Two weeks ago, I went to the Lady Gaga concert on a Monday night. Sure, it’s difficult to go to a concert on a Monday but when it’s Gaga, you have to bite the bullet and take the next day off. Especially because we had missed our opportunity to see her when she came to Seattle in 2008 and played in a small venue, mere months before Just Dance took off. The show just sold out too quickly back in ’08 but we were not going to make the same mistake again.
Now, in 2013, 5 years later, Thayer, Braxton, Anna and I were off to the Tacoma Dome to finally see the Mother Monster in person. All four of us had been to a major concert at the Dome before when we saw Britney Spears’ Circus tour in April of 2009. We kept to the same game plan and rented a hotel room at the La Quinta, which is less than a mile from the Dome – totally walkable whilst intoxicated.
Supposedly I was expected to dress up for Lady Gaga. I think I got a text from Thayer and Braxton about a week before asking me what outfit I was going to buy. I obviously don’t like shopping and I obviously didn’t buy myself a new outfit. Instead, I put on my awesome Teenage Mutant Ninja Turtles tank and asked Anna to do my make-up (I know, weird, with gold eyeshadow and all).
After everyone was ready, we went straight to the Tacoma Dome and into the General Admission section. While waiting for Gaga, we made friends with all the amazing people around us.

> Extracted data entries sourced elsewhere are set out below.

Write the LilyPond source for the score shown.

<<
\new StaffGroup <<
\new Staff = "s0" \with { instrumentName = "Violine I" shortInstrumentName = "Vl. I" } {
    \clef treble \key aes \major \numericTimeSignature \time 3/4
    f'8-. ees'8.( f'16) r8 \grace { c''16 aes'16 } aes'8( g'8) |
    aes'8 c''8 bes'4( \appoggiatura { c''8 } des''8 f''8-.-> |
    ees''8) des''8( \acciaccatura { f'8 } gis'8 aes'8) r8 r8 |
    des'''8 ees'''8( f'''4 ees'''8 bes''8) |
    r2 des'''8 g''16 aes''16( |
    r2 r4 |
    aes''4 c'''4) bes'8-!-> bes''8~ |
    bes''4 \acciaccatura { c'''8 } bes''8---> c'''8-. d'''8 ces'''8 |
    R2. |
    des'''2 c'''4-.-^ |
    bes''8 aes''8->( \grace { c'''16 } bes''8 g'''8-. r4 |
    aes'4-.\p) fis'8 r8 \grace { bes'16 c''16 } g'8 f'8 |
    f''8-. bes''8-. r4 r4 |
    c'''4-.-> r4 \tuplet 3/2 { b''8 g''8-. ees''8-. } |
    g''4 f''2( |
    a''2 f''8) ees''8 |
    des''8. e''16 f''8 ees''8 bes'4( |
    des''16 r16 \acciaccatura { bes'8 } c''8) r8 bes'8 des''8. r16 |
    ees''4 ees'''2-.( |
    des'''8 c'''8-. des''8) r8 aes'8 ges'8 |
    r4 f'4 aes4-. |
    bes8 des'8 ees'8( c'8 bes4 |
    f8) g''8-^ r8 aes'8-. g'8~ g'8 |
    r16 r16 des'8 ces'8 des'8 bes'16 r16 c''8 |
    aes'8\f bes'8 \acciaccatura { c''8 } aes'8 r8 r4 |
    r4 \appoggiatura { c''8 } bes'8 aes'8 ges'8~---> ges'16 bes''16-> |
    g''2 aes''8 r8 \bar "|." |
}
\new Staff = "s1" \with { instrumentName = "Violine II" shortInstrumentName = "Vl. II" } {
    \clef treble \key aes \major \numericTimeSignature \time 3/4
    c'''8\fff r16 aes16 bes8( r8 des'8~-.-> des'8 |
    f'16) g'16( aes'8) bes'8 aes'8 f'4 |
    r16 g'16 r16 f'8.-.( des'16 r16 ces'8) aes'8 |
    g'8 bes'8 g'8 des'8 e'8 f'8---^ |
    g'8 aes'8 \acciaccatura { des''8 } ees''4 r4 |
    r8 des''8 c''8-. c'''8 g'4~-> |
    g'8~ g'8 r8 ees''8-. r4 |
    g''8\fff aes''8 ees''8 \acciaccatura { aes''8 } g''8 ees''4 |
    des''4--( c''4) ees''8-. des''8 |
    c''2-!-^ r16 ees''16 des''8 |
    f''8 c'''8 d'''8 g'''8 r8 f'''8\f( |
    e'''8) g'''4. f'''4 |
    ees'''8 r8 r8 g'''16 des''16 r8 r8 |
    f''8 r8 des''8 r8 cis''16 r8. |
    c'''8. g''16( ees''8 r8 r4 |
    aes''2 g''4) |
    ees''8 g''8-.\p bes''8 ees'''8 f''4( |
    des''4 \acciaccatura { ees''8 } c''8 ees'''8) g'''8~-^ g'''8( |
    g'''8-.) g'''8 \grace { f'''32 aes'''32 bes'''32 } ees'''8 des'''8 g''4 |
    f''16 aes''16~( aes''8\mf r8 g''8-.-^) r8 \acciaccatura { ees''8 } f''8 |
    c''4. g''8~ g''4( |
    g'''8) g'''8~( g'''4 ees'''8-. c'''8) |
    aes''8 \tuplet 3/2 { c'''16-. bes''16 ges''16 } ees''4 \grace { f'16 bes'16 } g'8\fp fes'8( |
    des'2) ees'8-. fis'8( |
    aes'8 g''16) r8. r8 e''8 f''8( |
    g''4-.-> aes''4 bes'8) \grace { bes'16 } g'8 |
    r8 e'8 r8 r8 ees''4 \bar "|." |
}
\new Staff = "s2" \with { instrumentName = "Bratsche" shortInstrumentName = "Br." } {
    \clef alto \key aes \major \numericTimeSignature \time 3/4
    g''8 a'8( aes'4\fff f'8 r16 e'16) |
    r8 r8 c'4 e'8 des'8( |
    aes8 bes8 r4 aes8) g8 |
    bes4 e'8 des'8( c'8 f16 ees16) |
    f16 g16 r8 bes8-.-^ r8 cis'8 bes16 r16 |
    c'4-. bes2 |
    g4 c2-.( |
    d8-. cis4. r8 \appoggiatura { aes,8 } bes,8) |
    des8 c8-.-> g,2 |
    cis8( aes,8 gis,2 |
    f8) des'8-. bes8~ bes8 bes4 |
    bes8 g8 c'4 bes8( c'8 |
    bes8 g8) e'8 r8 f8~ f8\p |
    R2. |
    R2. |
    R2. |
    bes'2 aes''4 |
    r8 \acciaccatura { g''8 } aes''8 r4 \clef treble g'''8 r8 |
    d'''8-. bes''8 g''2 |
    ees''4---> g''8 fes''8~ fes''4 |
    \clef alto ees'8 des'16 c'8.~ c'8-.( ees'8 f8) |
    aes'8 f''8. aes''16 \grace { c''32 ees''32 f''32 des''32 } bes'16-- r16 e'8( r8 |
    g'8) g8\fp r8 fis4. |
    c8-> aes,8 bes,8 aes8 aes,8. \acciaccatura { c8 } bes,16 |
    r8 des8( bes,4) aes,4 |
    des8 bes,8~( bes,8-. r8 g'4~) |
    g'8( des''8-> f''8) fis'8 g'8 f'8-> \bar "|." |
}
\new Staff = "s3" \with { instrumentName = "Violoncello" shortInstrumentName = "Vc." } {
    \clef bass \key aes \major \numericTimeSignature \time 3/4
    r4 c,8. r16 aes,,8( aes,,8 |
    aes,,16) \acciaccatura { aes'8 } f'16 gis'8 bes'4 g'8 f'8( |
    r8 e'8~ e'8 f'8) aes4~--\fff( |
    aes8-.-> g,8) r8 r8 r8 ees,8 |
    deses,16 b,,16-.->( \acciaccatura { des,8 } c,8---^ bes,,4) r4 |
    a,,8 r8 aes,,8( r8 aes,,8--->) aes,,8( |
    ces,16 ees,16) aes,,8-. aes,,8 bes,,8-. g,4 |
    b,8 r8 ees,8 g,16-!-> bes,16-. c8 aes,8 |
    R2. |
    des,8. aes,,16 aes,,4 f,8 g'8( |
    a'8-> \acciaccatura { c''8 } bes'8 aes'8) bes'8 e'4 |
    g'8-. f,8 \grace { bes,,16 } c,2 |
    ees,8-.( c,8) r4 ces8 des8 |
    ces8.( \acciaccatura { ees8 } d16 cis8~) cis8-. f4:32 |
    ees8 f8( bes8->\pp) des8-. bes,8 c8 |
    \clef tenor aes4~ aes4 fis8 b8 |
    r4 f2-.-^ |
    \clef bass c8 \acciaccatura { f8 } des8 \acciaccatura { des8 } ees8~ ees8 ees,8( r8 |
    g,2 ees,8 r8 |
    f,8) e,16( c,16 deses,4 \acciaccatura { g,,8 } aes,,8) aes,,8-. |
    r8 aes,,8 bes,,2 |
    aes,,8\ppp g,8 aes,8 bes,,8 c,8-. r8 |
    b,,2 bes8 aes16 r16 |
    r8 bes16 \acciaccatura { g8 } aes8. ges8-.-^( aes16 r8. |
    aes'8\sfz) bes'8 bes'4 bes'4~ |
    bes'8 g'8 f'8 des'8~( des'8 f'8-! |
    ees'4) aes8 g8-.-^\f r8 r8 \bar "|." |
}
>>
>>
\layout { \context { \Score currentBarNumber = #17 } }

Everyone was dressed up, happy and ready for a good show.
When the show started, however, the GA crowd started pushing from the back and we were getting shoved around as late-comers were trying to fight their way to the front. I’m a big enough girl to hold a wall in the back. I tried to not move and protect my friends from the crowd pushing from behind.
My “just don’t give any space” tactic seemed to be working but I was incredibly distracted and annoyed. One song ended and a girl behind pointed off to the left and said something. I had no idea what she was saying but just smiled and nodded. Evidently, her and I were not on the same page at all. She grabbed my arm and pulled me over so that she could bark in my ear, “You’re stepping on me.”
I was livid. I snapped back that if I was stepping on her, it’s clearly because she walked under me because I had been in that exact spot for hours. She then shoved me back and to the left.
Oh hell no.
I’ve never been in a fight before but I was this close to stepping back up and getting in her face.
Luckily, Braxton stepped in between us and told me to go in front of him. He made a point to tell both of us that we’d only get kicked out if we continued to yell.
I stood off to her left with Braxton in between us, fuming at her nerve. Then, Lady Gaga started addressing the audience.
Her message was crystal clear: love yourself for exactly who you are and love those around you. All of a sudden, I felt terrible. I was ashamed of my reaction to the crazy girl behind me. I may not like music very much, but I have been to plenty of concerts where you get trampled by people trying to push to the front. The musicians always make a plea and ask people to stop crushing the front situated concert goers against the stage. You have to feel bad for the people who arrived so early, only to be suffocated by the mob. Musicians always try, unsuccessfully, to help these people out.
Except Gaga. At a certain point, people just stopped. All of a sudden, all of the focus was on her. There was no more pushing.
It was great. Never have I seen someone control a crowd as well as Lady Gaga did that night. We were her obedient subjects and she was our Mother Monster. Crowd control can be a scary thing if put in the wrong hands but Gaga handled her power with grace.
She’d tell us to jump and we’d jump. She’d tell us to dance our fucking faces off and we would. She told us to love each other and ourselves and it was impossible not to that night.
If you ever have the chance to see her in person, I highly recommend it. Not only is it an amazing show but it’s a confidence booster as well (not that I need it).